If you look at the code for mstate:::msprepEngine
it assumes the time
argument is a matrix. However in the final iteration when there is only one row, time
becomes a vector (representing the last row of the matrix).
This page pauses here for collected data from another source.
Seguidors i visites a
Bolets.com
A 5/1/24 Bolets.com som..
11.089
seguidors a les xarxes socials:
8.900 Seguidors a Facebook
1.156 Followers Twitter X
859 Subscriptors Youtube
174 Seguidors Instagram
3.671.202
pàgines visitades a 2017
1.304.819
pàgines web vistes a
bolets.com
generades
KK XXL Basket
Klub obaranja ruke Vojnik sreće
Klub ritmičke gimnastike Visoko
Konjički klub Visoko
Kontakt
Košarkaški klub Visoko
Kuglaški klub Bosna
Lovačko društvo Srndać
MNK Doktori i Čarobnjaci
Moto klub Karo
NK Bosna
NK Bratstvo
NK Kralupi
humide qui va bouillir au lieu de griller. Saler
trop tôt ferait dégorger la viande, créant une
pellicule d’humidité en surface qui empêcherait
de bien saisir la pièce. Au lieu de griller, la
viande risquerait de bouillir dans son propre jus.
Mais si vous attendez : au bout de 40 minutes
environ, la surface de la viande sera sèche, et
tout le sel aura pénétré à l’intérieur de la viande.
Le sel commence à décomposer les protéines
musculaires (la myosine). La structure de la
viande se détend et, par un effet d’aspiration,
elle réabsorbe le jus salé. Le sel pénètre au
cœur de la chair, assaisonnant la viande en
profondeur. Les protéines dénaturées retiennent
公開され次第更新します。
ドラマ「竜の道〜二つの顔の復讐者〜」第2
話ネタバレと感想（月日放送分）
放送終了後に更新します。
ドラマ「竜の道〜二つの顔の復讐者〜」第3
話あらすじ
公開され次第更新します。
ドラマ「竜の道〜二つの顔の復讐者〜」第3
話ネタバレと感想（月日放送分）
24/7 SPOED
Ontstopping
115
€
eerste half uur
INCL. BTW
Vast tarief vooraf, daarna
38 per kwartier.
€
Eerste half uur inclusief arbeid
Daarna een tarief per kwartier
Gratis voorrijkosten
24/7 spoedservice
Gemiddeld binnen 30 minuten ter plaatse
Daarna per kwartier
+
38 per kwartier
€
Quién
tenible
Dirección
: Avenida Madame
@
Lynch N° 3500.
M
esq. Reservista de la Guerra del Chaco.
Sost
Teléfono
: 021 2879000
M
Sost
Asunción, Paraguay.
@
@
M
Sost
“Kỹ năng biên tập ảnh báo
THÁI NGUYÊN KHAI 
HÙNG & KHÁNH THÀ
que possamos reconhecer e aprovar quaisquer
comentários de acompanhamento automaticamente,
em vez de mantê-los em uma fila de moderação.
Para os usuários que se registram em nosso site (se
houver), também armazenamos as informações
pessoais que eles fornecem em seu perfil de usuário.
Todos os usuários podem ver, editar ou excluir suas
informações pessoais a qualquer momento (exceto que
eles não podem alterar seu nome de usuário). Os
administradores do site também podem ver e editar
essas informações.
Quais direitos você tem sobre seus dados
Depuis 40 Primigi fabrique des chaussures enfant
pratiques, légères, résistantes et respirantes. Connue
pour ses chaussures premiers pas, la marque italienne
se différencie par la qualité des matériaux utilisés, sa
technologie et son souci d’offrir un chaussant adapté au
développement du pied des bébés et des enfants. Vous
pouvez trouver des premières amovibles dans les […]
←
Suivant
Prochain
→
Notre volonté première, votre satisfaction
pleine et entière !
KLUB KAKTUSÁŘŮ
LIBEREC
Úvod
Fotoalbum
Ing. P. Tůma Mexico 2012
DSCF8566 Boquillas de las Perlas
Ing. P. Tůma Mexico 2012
I can prevent the error by adding a line to the msprepEngine
function, changing time
back into a matrix, just before the call to Recall
.
so the last two lines of msprepEngine
become:
if (!is.matrix(time))
time <- matrix(time, nrow = 1)
Recall(time = time[, -startings], status = status[, -startings],
id = id, starttime = newtime, startstate = newstate,
trans = trans[-startings, -startings], originalStates = originalStates[-startings],
longmat = longmat)
Then the function runs and I get:
> dlong
An object of class 'msdata'
Data:
subject from to trans Tstart Tstop time status
1 1 1 2 1 0.0 90.2 90.2 0
2 1 1 10 2 0.0 90.2 90.2 0
3 2 1 2 1 0.0 90.2 90.2 0
4 2 1 10 2 0.0 90.2 90.2 0
5 4 1 2 1 0.0 6.1 6.1 1
6 4 1 10 2 0.0 6.1 6.1 0
7 4 2 3 3 6.1 11.2 5.1 0
8 4 2 10 4 6.1 11.2 5.1 1
9 5 1 2 1 0.0 2.1 2.1 1
10 5 1 10 2 0.0 2.1 2.1 0
11 5 2 3 3 2.1 10.1 8.0 1
12 5 2 10 4 2.1 10.1 8.0 0
13 5 3 4 5 10.1 90.2 80.1 0
14 5 3 10 6 10.1 90.2 80.1 0
15 6 1 2 1 0.0 3.1 3.1 1
16 6 1 10 2 0.0 3.1 3.1 0
17 6 2 3 3 3.1 11.1 8.0 1
18 6 2 10 4 3.1 11.1 8.0 0
19 6 3 4 5 11.1 31.1 20.0 1
20 6 3 10 6 11.1 31.1 20.0 0
21 8 1 2 1 0.0 1.1 1.1 1
22 8 1 10 2 0.0 1.1 1.1 0
23 8 2 3 3 1.1 2.2 1.1 0
24 8 2 10 4 1.1 2.2 1.1 1
however I have no idea if this is the correct output! The transitions with status==1
look like they match the transitions in your sample data frame but I don't understand the rest of the input or output formats (it looks like there are nonsensical 'censored' transitions in there, but they could be OK, I don't know). You could check it or contact the package authors.